Information provided: Begin

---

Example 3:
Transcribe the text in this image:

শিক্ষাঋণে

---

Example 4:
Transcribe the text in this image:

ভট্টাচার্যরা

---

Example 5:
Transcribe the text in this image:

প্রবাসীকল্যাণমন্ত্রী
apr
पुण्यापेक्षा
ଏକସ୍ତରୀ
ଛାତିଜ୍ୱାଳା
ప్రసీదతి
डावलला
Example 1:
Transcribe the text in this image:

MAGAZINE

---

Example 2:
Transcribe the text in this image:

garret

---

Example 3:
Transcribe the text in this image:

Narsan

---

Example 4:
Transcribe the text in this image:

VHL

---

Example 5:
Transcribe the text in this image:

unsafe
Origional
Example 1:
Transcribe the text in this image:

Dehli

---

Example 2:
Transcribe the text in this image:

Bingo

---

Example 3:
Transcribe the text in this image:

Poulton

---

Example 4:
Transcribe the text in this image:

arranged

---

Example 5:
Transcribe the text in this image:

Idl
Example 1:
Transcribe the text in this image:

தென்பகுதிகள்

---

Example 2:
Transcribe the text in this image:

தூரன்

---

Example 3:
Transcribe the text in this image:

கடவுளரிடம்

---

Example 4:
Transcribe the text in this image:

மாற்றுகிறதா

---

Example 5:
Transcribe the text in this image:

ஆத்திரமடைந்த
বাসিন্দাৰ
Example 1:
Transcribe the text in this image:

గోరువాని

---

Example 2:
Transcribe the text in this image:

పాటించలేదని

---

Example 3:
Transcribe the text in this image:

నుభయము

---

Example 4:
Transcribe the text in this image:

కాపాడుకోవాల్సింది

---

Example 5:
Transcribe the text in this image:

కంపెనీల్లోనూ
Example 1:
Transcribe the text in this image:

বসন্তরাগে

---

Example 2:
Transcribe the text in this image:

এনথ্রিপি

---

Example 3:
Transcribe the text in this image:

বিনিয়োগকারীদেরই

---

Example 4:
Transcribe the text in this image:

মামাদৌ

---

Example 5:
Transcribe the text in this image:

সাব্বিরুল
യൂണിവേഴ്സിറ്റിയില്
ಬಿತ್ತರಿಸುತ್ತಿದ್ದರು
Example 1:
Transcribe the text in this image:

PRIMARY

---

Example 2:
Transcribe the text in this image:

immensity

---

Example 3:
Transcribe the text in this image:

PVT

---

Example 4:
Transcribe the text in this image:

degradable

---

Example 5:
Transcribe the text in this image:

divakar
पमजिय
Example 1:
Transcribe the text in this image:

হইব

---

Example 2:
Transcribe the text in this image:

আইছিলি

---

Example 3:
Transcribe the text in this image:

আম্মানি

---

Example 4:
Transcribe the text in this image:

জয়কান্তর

Information provided: End

> **Problem to solve**
Print every record exactly as written.

> **Exercise output**
---

Example 3:
Transcribe the text in this image:

শিক্ষাঋণে

---

Example 4:
Transcribe the text in this image:

ভট্টাচার্যরা

---

Example 5:
Transcribe the text in this image:

প্রবাসীকল্যাণমন্ত্রী
apr
पुण्यापेक्षा
ଏକସ୍ତରୀ
ଛାତିଜ୍ୱାଳା
ప్రసీదతి
डावलला
Example 1:
Transcribe the text in this image:

MAGAZINE

---

Example 2:
Transcribe the text in this image:

garret

---

Example 3:
Transcribe the text in this image:

Narsan

---

Example 4:
Transcribe the text in this image:

VHL

---

Example 5:
Transcribe the text in this image:

unsafe
Origional
Example 1:
Transcribe the text in this image:

Dehli

---

Example 2:
Transcribe the text in this image:

Bingo

---

Example 3:
Transcribe the text in this image:

Poulton

---

Example 4:
Transcribe the text in this image:

arranged

---

Example 5:
Transcribe the text in this image:

Idl
Example 1:
Transcribe the text in this image:

தென்பகுதிகள்

---

Example 2:
Transcribe the text in this image:

தூரன்

---

Example 3:
Transcribe the text in this image:

கடவுளரிடம்

---

Example 4:
Transcribe the text in this image:

மாற்றுகிறதா

---

Example 5:
Transcribe the text in this image:

ஆத்திரமடைந்த
বাসিন্দাৰ
Example 1:
Transcribe the text in this image:

గోరువాని

---

Example 2:
Transcribe the text in this image:

పాటించలేదని

---

Example 3:
Transcribe the text in this image:

నుభయము

---

Example 4:
Transcribe the text in this image:

కాపాడుకోవాల్సింది

---

Example 5:
Transcribe the text in this image:

కంపెనీల్లోనూ
Example 1:
Transcribe the text in this image:

বসন্তরাগে

---

Example 2:
Transcribe the text in this image:

এনথ্রিপি

---

Example 3:
Transcribe the text in this image:

বিনিয়োগকারীদেরই

---

Example 4:
Transcribe the text in this image:

মামাদৌ

---

Example 5:
Transcribe the text in this image:

সাব্বিরুল
യൂണിവേഴ്സിറ്റിയില്
ಬಿತ್ತರಿಸುತ್ತಿದ್ದರು
Example 1:
Transcribe the text in this image:

PRIMARY

---

Example 2:
Transcribe the text in this image:

immensity

---

Example 3:
Transcribe the text in this image:

PVT

---

Example 4:
Transcribe the text in this image:

degradable

---

Example 5:
Transcribe the text in this image:

divakar
पमजिय
Example 1:
Transcribe the text in this image:

হইব

---

Example 2:
Transcribe the text in this image:

আইছিলি

---

Example 3:
Transcribe the text in this image:

আম্মানি

---

Example 4:
Transcribe the text in this image:

জয়কান্তর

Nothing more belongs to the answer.